Kehidupan Jody semakin berwarna dengan adanya
anak rusa itu. Oleh sahabatnya, Fodder-wing, anak rusa itu diberi nama Flag. Fodder-wing
adalah sahabat Jody dari keluarga Forrester. Fodder-wing anak paling kecil dan
terlahir cacat. Kepribadiannya unik, ia begitu suka memelihara hewan-hewan
liar. Karena itulah mereka bisa bersahabat baik. Sayangnya, penyakit
Fodder-wing tidak dapat ditolong. Belum sempat Jody memperkenalkan anak rusanya
pada Fodder-wing, ia sudah meninggal.
Flag tumbuh menjadi rusa jantan yang cantik. Jody
sangat menyayangi Flag. Jody rela mengurangi porsi makannya dan tidak minum
susu agar makanan dan susu itu dapat diberikan pada Flag. Flag menjadi teman
cerita Jody yang paling menyenangkan. Ketika sedang beristirahat, takjarang Pa
dan Ma melihat Jody sedang tidur di bawah pohon bersama Flag.
Tapi ternyata hewan liar tetaplah hewan liar.
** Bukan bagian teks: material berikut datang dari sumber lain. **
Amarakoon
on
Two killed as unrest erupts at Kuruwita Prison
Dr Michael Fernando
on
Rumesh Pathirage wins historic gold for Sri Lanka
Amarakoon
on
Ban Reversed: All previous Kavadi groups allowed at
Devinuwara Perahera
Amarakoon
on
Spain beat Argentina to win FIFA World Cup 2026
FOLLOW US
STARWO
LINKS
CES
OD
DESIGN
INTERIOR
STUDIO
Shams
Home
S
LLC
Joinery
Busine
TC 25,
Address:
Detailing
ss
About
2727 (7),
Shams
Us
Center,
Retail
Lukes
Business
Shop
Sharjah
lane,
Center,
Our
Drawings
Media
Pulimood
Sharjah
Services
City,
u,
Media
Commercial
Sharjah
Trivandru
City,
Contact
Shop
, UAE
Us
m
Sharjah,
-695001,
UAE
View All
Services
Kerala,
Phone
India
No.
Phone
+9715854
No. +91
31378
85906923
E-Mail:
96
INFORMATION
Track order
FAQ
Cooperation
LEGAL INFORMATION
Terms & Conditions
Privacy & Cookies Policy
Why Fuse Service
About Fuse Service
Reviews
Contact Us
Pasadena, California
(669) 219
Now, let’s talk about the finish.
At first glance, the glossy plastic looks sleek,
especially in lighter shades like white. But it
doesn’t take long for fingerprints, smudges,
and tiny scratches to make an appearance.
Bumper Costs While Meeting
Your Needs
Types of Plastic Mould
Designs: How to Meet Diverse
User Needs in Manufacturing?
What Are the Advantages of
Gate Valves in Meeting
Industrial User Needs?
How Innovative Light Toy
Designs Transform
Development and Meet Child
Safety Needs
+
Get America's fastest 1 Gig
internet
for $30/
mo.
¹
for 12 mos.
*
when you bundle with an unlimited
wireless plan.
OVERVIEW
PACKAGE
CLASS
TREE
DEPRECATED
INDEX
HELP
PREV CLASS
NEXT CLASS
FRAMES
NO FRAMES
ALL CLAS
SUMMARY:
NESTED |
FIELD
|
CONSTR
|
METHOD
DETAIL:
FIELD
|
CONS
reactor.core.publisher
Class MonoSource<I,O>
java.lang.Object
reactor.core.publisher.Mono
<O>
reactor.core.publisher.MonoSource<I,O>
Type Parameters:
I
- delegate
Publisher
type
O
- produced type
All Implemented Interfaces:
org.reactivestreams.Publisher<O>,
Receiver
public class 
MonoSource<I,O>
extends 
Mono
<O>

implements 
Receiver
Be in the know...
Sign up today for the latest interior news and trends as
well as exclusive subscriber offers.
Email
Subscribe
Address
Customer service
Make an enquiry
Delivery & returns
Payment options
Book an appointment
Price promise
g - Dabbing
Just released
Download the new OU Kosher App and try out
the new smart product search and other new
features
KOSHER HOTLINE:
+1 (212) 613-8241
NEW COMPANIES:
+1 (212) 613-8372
Semakin
tumbuh dewasa, Flag tidak bisa diajari hal-hal yang seharusnya tidak boleh
dilakukan. Flag sering kali membuat Ma marah, menjatuhi mangkuk-mangkuk berisi
makanan, menginjak ubi yang sedang dijemur, dan yang menjadi puncak kemarahan
Ma adalah ketika Flag memakan tunas jagung yang menjadi sumber makan keluarga
kecil itu. Pa biasanya berada di pihak Jody, namun kali itu Pa tidak bisa
membantunya.
Akhirnya diambil keputusan Jody harus membunuh
Flag di hutan. Tapi, siapa yang bisa membunuh hewan peliharaannya yang telah
disayanginnya dari kecil. Jody memutar otak untuk menyelamatkan Flag. Karena
Jody tidak bisa membunuh Flag, dan Flag kemudian memakan tunas-tunas jagung
lagi, Pa menyuruh Jody masuk ke kamar dan berbicara dengan Ma. Ternyata Pa
menyuruh Ma untuk membunuh Flag. Jody merasa Pa mengkhianati Jody. Ia kabur
dari rumah.
Dalam perjalanan kaburnya, Jody belajar banyak
hal. Ia kelaparan. Ternyata rasa lapar rasanya seperti itu. Perutnya sakit dan
ia berimajinasi duduk di meja makan dengan makanan yang hangat dan enak. Jody
pun akhirnya mengerti mengapa tunas-tunas jagung itu begitu penting bagi Pa dan
Ma. Setelah tiga hari, Jody kembali dan meminta maaf kepada Pa dan Ma.
Membaca buku ini menjadikan kita ikut
merasakan bagaimana kehidupan sederhana keluarga Baxter. Hidup dari lahan
pertanian dan berburu. Kehidupan yang mungkin tidak banyak lagi kenal oleh
masyarakat modern masa sekarang. Dengan penggambaran yang detail, kita bisa
membayangkan apa yang dialami oleh tokoh-tokoh dalam buku ini. Rasanya begitu
menyenangkan dapat berlari bersama Jody dan anak rusanya.